Kees van Kooten: “Wij streefden altijd naar een minimale vertekening en een optimale herkenbaarheid van de werkelijkheid. Het grootste compliment dat we konden krijgen, was dat iemand zei ‘dat er net zo’n man of vrouw bij hem in de straat woonde’. Zo maakten we ooit - ik denk in 1972 - een uitzending over onze zogenaamde neven: de geilneef, de speelneef, de regelneef en nog zo wat idioten. Om die typetjes goed neer te zetten, moesten we eerst ontdekken ‘what makes him tick’. Daarom plakten we er zelfverzonnen woorden op, als etiketjes.”

“Zelf teken ik al zolang ik me kan herinneren. Ik heb daarbij altijd een voorliefde gehad voor humor en horror. Toen ik merkte dat anderen met mijn grappen lachten, stimuleerde me dat om daarin verder te gaan. Van Kooten heeft me daarbij zeker geïnspireerd. De manier waarop hij zich kwaad kon maken om zeer gewone dingen, zoals de verpakking van een snoepje die niet open wil, is geweldig. Nochtans lijkt mijn werk niet op het zijne. Ik ben meer een surrealist.”

Kees van Kooten: “Ik moet eerlijk toegeven dat ik nooit een uitgesproken stripliefhebber ben geweest. Ik ben dus zeker niet op de hoogte van al het werk van Kim. Maar binnen het ontregelde universum van Aldegonne (strip van Kim, red.) gebeuren magistrale dingen. Ik hou erg van het strakke patroon van de vier plaatjes waarin een surrealistisch idee perfect wordt uitgewerkt en op een volstrekt eigen wijze in ‘de klare lijn’ wordt weergegeven.”

“Ik mis van Kooten op de televisie. Op een bepaald moment is hij gestopt en ging de Bie alleen verder. Dat was leuk, maar de magie was weg. Dat van Kooten andere dingen wou doen, vond ik spijtig. Maar ik begrijp het wel: stoppen op het moment dat je voelt dat het niet beter meer kan. Meer mensen zouden dat moeten doen (lacht).”

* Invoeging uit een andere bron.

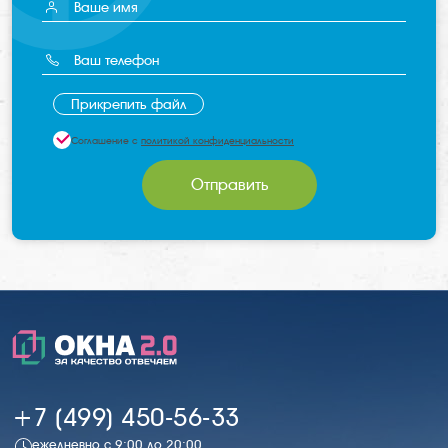
Прикрепить файл
Соглашение с
политикой конфиденциальности
Отправить
+7 (499) 450-56-33
ежедневно с 9:00 до 20:00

Kees van Kooten: “Er zit een tijdgrens aan het bedrijven van topsport, en dat was wat wij deden. Toen we in 1998 stopten, was ik 58 en zat ik kapot. Natuurlijk blijft het kriebelen en spreken Wim en ik elkaar nog dagelijks. Maar nu hebben we tenminste de tijd om de artistieke afspraken na te komen die we met onszelf gemaakt hebben. Zo zijn we allebei flink aan het schrijven. Daarbij is het troostend, maar ook verontrustend, om te zien hoe cyclisch de actualiteit is: veel zaken die nu spelen, blijken wij al behandeld te hebben in een sketch uit 1984.”

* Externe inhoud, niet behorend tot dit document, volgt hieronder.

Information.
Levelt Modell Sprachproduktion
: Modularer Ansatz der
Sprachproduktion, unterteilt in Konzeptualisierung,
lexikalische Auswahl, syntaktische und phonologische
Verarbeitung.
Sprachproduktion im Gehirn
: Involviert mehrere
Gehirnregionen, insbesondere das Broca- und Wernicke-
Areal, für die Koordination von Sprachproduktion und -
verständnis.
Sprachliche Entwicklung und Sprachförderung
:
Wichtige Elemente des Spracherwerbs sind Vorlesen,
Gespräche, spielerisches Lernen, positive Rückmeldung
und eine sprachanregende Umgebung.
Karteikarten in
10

“In 2006 hebben we samen opgetreden. Hij las stukken voor uit zijn werk en ik gaf daar commentaar op met mijn tekeningen. Ik ben nog nooit zo nerveus geweest. ‘Kees van Kooten en ik? Kan niet lukken, doe ik niet’, was mijn eerste reactie. Anderzijds krijg je zo’n kans geen twee keer. Gelukkig bleek mijn held geweldig sympathiek. Niets hoog in de bol, niets groot ego. Een crème van een vent. Na de voorstelling heeft hij mijn tekeningen nog meegenomen ook, wat ik een hele eer vond. Die avond staat in mijn geheugen gegrift.”

Kees van Kooten: “Ik had geen idee dat die kwikzilverigheid en die aanstekelijke energie van Kim op nervositeit berustten. Ik dacht dat zulks zijn permanente staat van zijn was. En die beviel mij zeer. Wat me ook beviel, was dat alles wat we deden geïmproviseerd was en dat hij niet voorstelde om nog even te repeteren. Ik haat repeteren. Daarmee werd het een hele vreemde avond, die ik mij dankbaar herinner.”